This notebook groups the data by Latitude category. It is used for exploration purposes.

In [1]:
from pathlib import Path
import pandas as pd
import plotly.graph_objects as go

from utils import fill_nans, apply_final_filtering

Set directories and read in source data

In [2]:
input_path = Path("data", "input")
output_path = Path("data", "by_latitude")
if not output_path.exists():
    output_path.mkdir()

df = pd.read_excel(
    input_path / "Table S2_SST compilation.xlsx", sheet_name=0, skiprows=[1]
)


Group by latitude category and visualise the data

In [3]:
latitude_groups = df.groupby("Latitude category")

# plot
temperature_col = "SST Bayspar (°C)"
mode = "markers"
fig = go.Figure()
colors = {
    "low latitude": "red",
    "mid latitude": "orange",
    "transition": "lightblue",
    "high latitude": "blue",
    "upwelling": "green",
}
for lat, df_lat in latitude_groups:
    color = colors[lat]
    fig.add_trace(
        go.Scatter(
            x=df_lat["Age (Ma)"],
            y=df_lat[temperature_col],
            mode="markers",
            marker=dict(color=color, symbol="circle"),
            name=lat,
        )
    )
fig.update_layout(
    title_text=f"Sea surface temperature {temperature_col} by category",
    height=800,
    xaxis_title="Age (Ma)",
    yaxis_title="Temperature (C)",
)
fig.show()


Save each category to a separate file to allow for further exploration if required

In [4]:
for lat, df_lat in latitude_groups:
    df_lat.to_csv(output_path / f"categorised_{lat}.csv", index=False)

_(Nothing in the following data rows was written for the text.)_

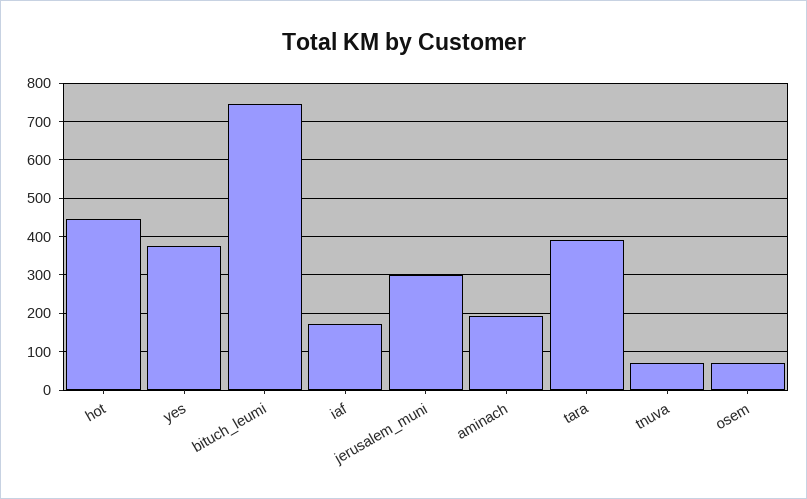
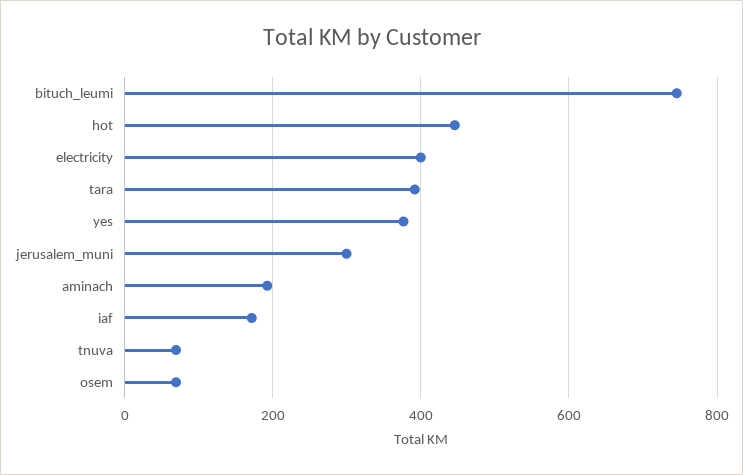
electricity: none -> 400

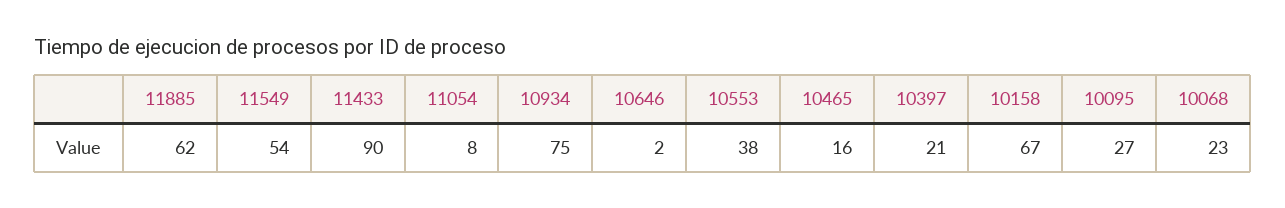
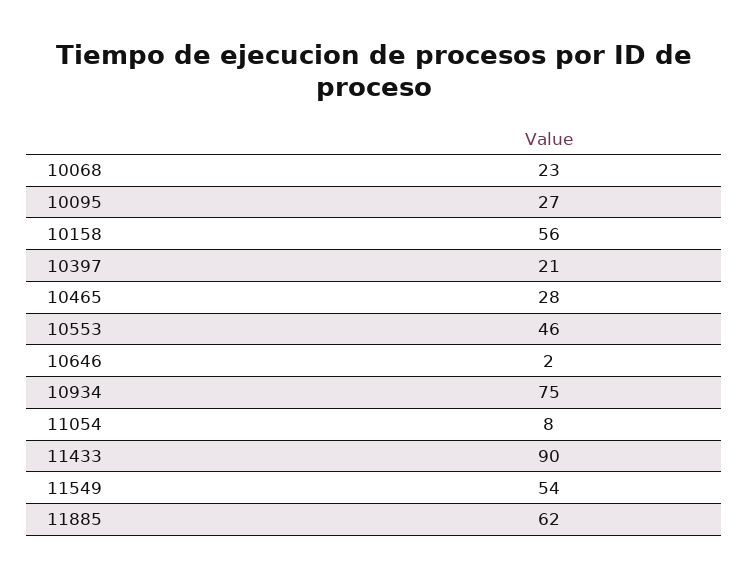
10553: 38 -> 46
10465: 16 -> 28
10158: 67 -> 56

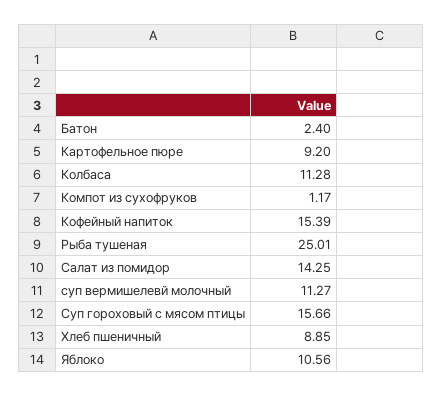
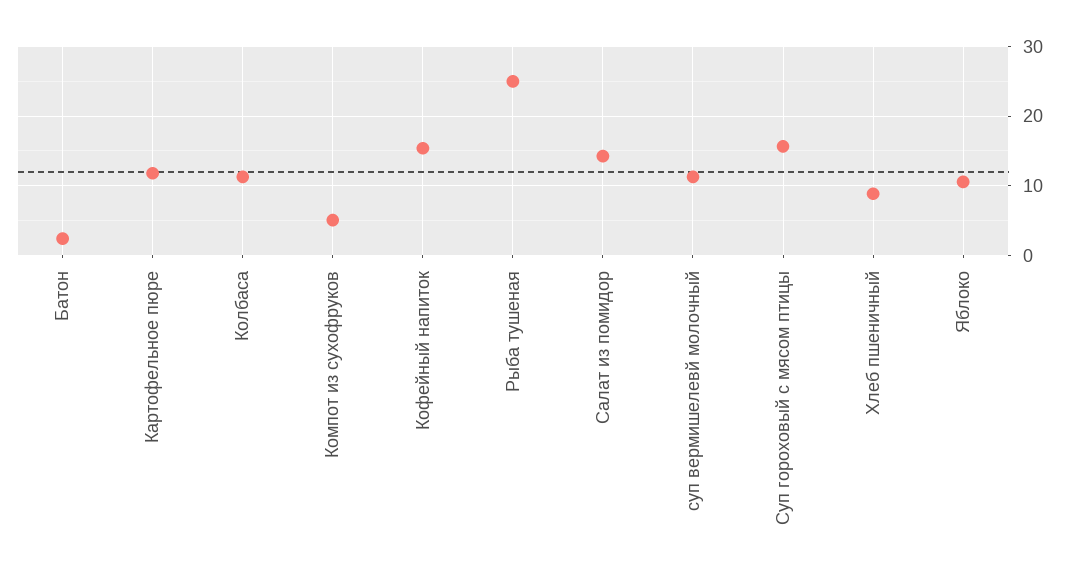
Картофельное пюре: 9.2 -> 12
Компот из сухофруков: 1.17 -> 5

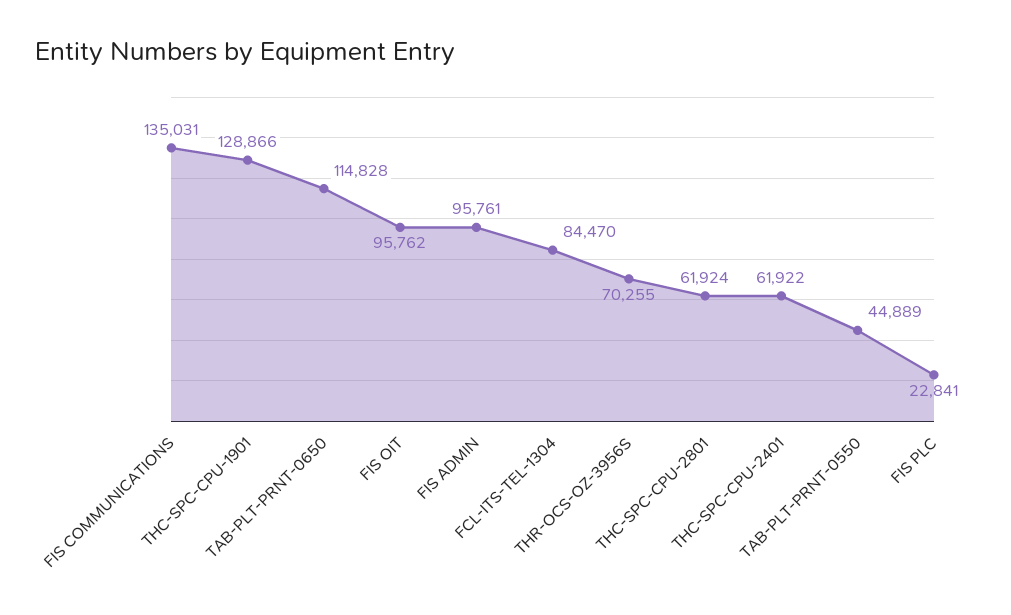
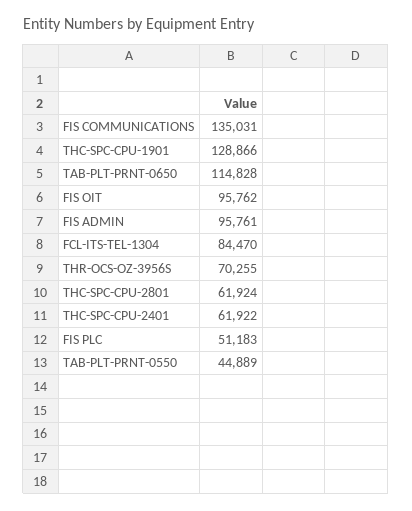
FIS PLC: 22841 -> 51183

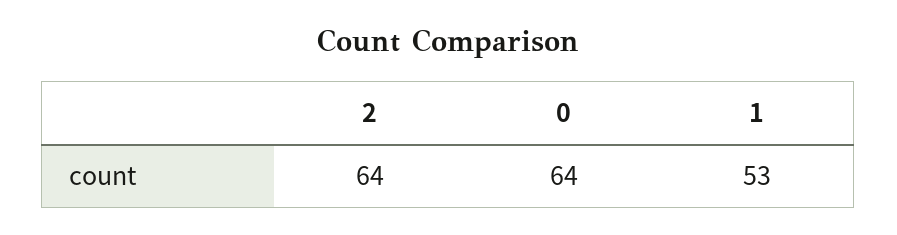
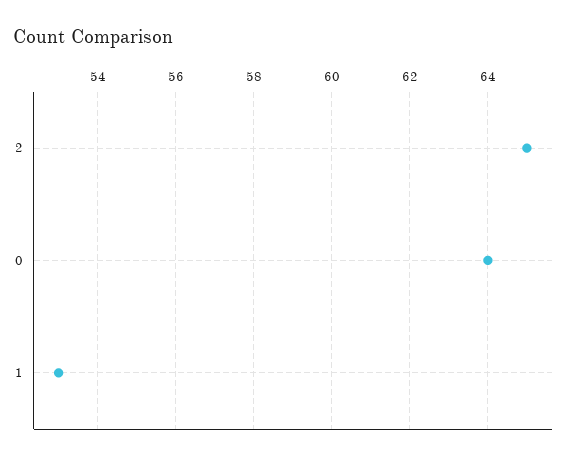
2: 64 -> 65

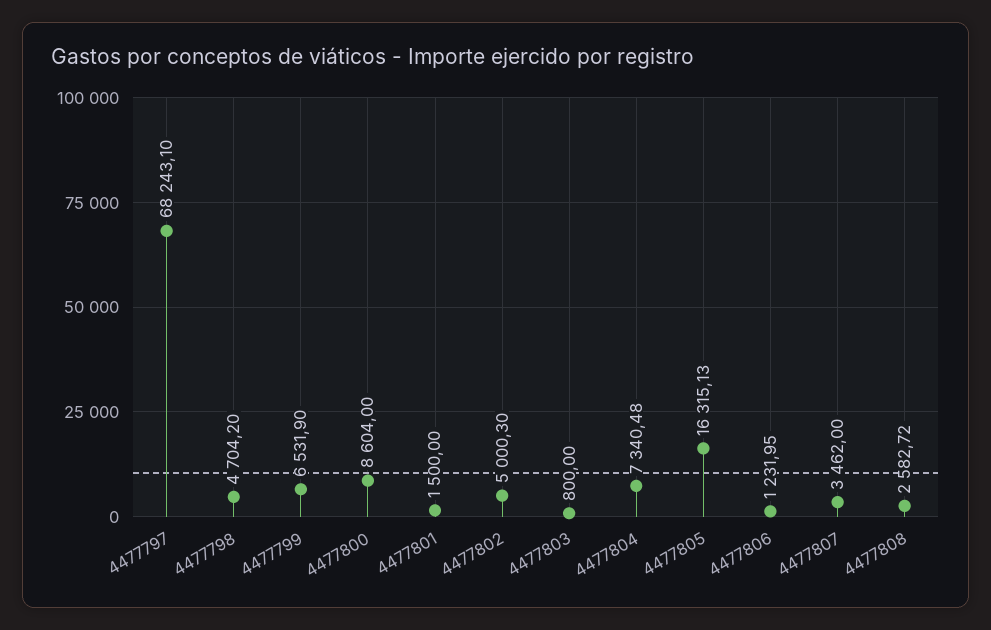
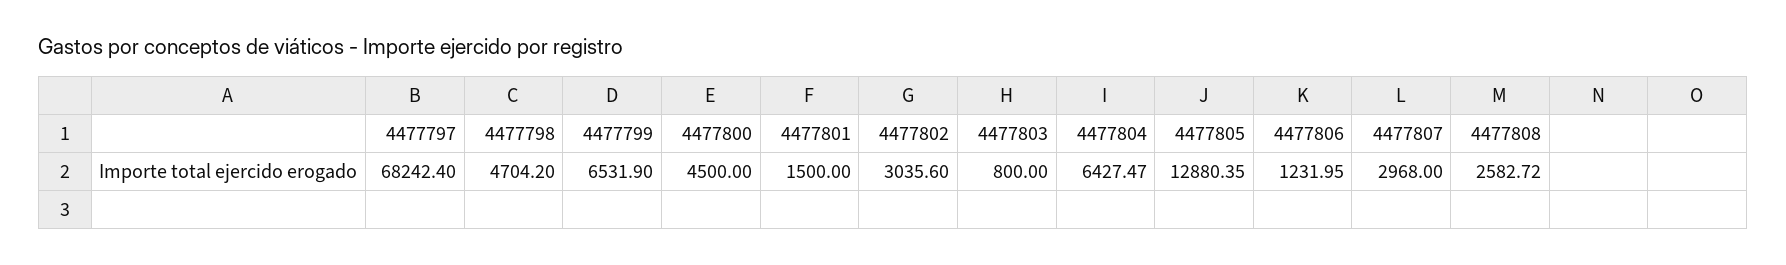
4477797: 68243.1 -> 68242.4
4477800: 8604 -> 4500
4477802: 5000.3 -> 3035.6
4477804: 7340.48 -> 6427.47
4477805: 16315.13 -> 12880.35
4477807: 3462 -> 2968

Filter the data using the final filtering and then group by latitude category again

In [5]:
df = fill_nans(df)
filtered, postpend = apply_final_filtering(df)
latitude_groups_filtered = filtered.groupby("Latitude category")


2022-07-15 12:33:36.701 | INFO     | utils:filter_mi:43 - Filtering on methane index < 0.4
2022-07-15 12:33:36.704 | INFO     | utils:filter_mi:44 - number of rows pre filter = 5170
2022-07-15 12:33:36.716 | INFO     | utils:filter_mi:46 - number of rows post filter = 5006
2022-07-15 12:33:36.718 | INFO     | utils:filter_gdgtrs:52 - Filtering on GDGTRS < 30
2022-07-15 12:33:36.720 | INFO     | utils:filter_gdgtrs:53 - number of rows pre filter = 5006
2022-07-15 12:33:36.731 | INFO     | utils:filter_gdgtrs:55 - number of rows post filter = 4800
2022-07-15 12:33:36.734 | INFO     | utils:filter_bit_ringstetra:70 - Filtering on BIT > 0.4 and RINGSTETRA < 0.7
2022-07-15 12:33:36.736 | INFO     | utils:filter_bit_ringstetra:73 - number of rows pre filter = 4800
2022-07-15 12:33:36.748 | INFO     | utils:filter_bit_ringstetra:77 - number of rows post filter = 4518


Repeat the same plot but with the filtered data

In [6]:
# plot
temperature_col = "SST Bayspar (°C)"
mode = "markers"
fig = go.Figure()

colors = {
    "low latitude": "red",
    "mid latitude": "orange",
    "transition": "lightblue",
    "high latitude": "blue",
    "upwelling": "purple",
}
for lat, df_lat in latitude_groups_filtered:
    color = colors[lat]
    fig.add_trace(
        go.Scatter(
            x=df_lat["Age (Ma)"],
            y=df_lat[temperature_col],
            mode="markers",
            marker=dict(color=color, symbol="circle"),
            name=lat,
        )
    )
fig.update_layout(
    title_text=f"Sea surface temperature {temperature_col} by category",
    height=800,
    xaxis_title="Age (Ma)",
    yaxis_title="Temperature (C)",
)
fig.show()


Save the latitude categories for the filtered data into separate files for further
exploration if required

In [7]:
for lat, df_lat in latitude_groups_filtered:
    df_lat.to_csv(output_path / f"categorised_{lat}{postpend}.csv", index=False)